Supposedly the tobacco tax in US states like California is meant to discourage tobacco use and recover costs to Medicare, – makes sense considering tobacco use has enormous health consequences and contains a highly addictive drug (and yet is publicly sold and promoted everywhere).
But then, if it’s so bad for society why aren’t programs for quitting the drug easily available and cheap? After all, smokers in many States are paying over a thousand dollars each a year (guesstimation) to the government, and yet nicorrette costs 30-60$ per week still? That’s more expensive than smoking. O.o WTF
So anyway, it turns out that those funds CAN’T be used for treatment programs because they’ve already taken out loans against future taxes and settlement payments to pay for other stuff. In fact, the States have every incentive for a portion of their populace to keep smoking, decades into the future. They’ve even got legal obligations to that effect.
So if the Government can be shown to do such a lousy job already managing one of the most addictive drugs on the planet with nearly the greatest physical harm – how can we expect it to manage drugs like crack cocaine or heroin under a full legalization model?

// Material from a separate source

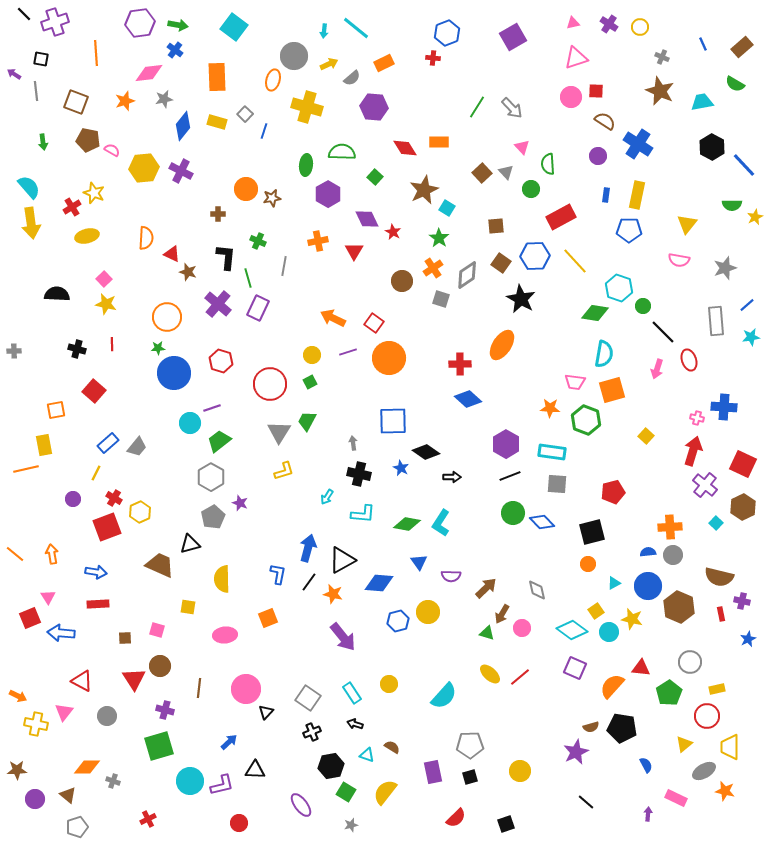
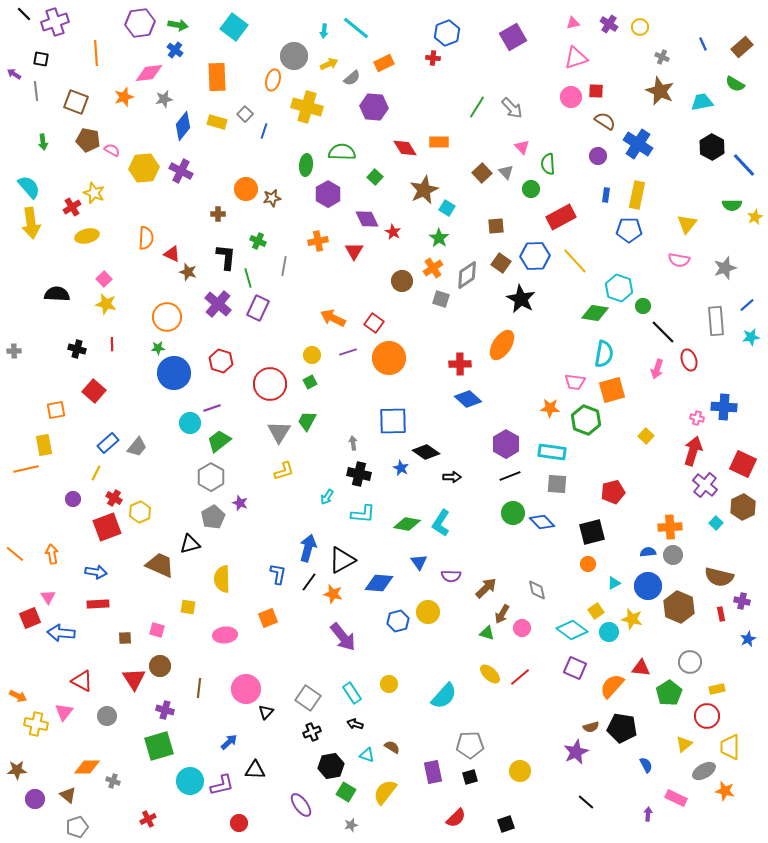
orange star at (125, 101): moved 1 px left, 4 px up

Ideally of course, ending the Drug War would also come with all sorts of effective treatment programs to educate people about drug use, help them spot signs of addiction early, and to help people quit the drug when use becomes problematic. Would our government supply those programs effectively? Would it be done cheaply and with compassion?
But in this line of thinking there is an assumption that often goes overlooked – just because we want something to be free and ubiquitously available doesn’t mean government has to provide it.
Communities can come together to provide services without all the bureaucracy and politics – after all there are so many unemployed young people in America- eager college graduates even, wasting their lives at Starbucks making payments on impossible debt- the manpower to fix any problem in the world is RIGHT THERE. If we could only really set about re aligning our assumptions regarding our role in society and the system of incentives we operate with, I really believe we can solve any problem without government.
Which is why I think we can go ahead pursue a full legalization strategy knowing full well that the government would badly mismanage it. The problem with supplying that charity to the inner cities right now IS the government, with their army of police knocking down doors, breaking up families, and creating a highly toxic and violent underground market dominated by international drug cartels and street gangs, all in the name of this terrible idea called prohibition.
Get the cops and violence out of the way and we can treat the inner city and begin to give the unfortunate kids growing up there a better world to look forward to, complete with whole families to come home to at night and safe places of education in the day.